I recently logged the following query with Hammersmith and Fulham Council:

“Please advise what actual numerical evidence we have (if any) on what types of built form, material, typology and style local people prefer. If we don’t have any such evidence what plans to we have to undertake some proper research  – using pictures and polling to get a usable and meaningful understanding to publish the results and to make use of this evidence to inform the council’s strategy and development-control decision-making.”

This was the reply from the Council’s Head of Policy & Spatial Planning:

“We are currently embarking on a resident engagement programme as you describe below with the Hammersmith Working Party for the Hammersmith Town Centre Supplementary Planning Document (SPD).  We aim to develop a set of design principles of what people like and dislike to then take forward to a wider public consultation.

“It is through more area focused planning guidance documents such as SPDs where this exercise can reasonably be done and our Conservation Area Character Profiles guidance is another example.  To try to gather a robust evidence base to place such prescriptive design requirements across the whole borough would not only be challenging but would not sit comfortably within a high level and strategic document such as a Local Plan.  The National Planning Policy Framework while advising that planning policies should seek to promote or reinforce local distinctiveness, is clear that policy “should not attempt to impose architectural styles or particular tastes and they should not stifle innovation, originality or initiative through unsubstantiated requirements to conform to certain development forms or styles” (para.60).
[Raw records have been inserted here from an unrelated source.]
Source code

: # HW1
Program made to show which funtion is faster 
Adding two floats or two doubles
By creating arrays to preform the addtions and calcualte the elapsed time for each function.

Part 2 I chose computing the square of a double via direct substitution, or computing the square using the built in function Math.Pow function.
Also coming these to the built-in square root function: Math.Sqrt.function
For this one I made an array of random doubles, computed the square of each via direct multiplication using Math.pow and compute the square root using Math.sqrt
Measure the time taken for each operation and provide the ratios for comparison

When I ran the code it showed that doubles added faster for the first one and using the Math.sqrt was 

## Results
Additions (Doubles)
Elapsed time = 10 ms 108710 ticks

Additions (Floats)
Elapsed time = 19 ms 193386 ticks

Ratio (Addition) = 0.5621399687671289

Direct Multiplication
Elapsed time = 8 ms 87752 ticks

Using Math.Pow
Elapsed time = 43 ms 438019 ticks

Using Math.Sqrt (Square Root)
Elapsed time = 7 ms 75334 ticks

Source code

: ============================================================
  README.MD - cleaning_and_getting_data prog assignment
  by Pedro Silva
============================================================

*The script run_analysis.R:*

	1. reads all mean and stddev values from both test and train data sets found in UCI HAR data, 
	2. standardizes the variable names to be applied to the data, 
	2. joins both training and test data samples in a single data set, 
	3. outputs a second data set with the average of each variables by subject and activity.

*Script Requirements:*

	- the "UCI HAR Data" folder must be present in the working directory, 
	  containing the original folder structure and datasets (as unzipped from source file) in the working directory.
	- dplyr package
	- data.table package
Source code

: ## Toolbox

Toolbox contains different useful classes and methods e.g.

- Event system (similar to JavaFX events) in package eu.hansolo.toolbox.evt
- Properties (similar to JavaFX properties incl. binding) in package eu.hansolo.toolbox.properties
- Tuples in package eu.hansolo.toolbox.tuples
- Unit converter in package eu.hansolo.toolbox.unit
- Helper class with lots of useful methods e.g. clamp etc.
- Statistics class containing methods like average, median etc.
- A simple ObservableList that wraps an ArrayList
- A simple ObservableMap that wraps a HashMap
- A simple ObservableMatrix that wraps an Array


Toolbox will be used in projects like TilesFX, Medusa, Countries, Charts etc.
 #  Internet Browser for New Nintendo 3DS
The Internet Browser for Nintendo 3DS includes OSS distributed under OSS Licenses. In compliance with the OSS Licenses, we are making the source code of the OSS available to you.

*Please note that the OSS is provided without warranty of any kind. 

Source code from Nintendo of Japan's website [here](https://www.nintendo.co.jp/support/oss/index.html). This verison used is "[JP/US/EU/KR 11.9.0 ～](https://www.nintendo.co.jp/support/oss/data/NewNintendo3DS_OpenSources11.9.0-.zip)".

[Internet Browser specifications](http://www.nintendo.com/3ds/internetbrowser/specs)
“Our emerging Local Plan has a number of borough-wide policies controlling design and requires that new development seeks to respect and improve the quality of our built and natural environment with further detail in policies on development in or adjoining Conservation Areas, Listed Buildings, the River Thames, etc.  Developers are required to demonstrate how they have engaged with residents and responded to their views prior to submitting an application, we also carry out a public consultation on all applications and large schemes are referred to a Design Review Panel while our in-house design team also carry out an assessment.

“Therefore, area focused guidance offers the best opportunity for a community engagement exercise as you describe, which we are currently carrying out for Hammersmith.

“I hope this information is helpful.”

So there we have it. No interest in the views of residents. The Council is happy to have plenty of gimmicks – commissions, panels, resident’s “champions”, etc. But when it comes to anything tangible the wishes of residents are disregarded.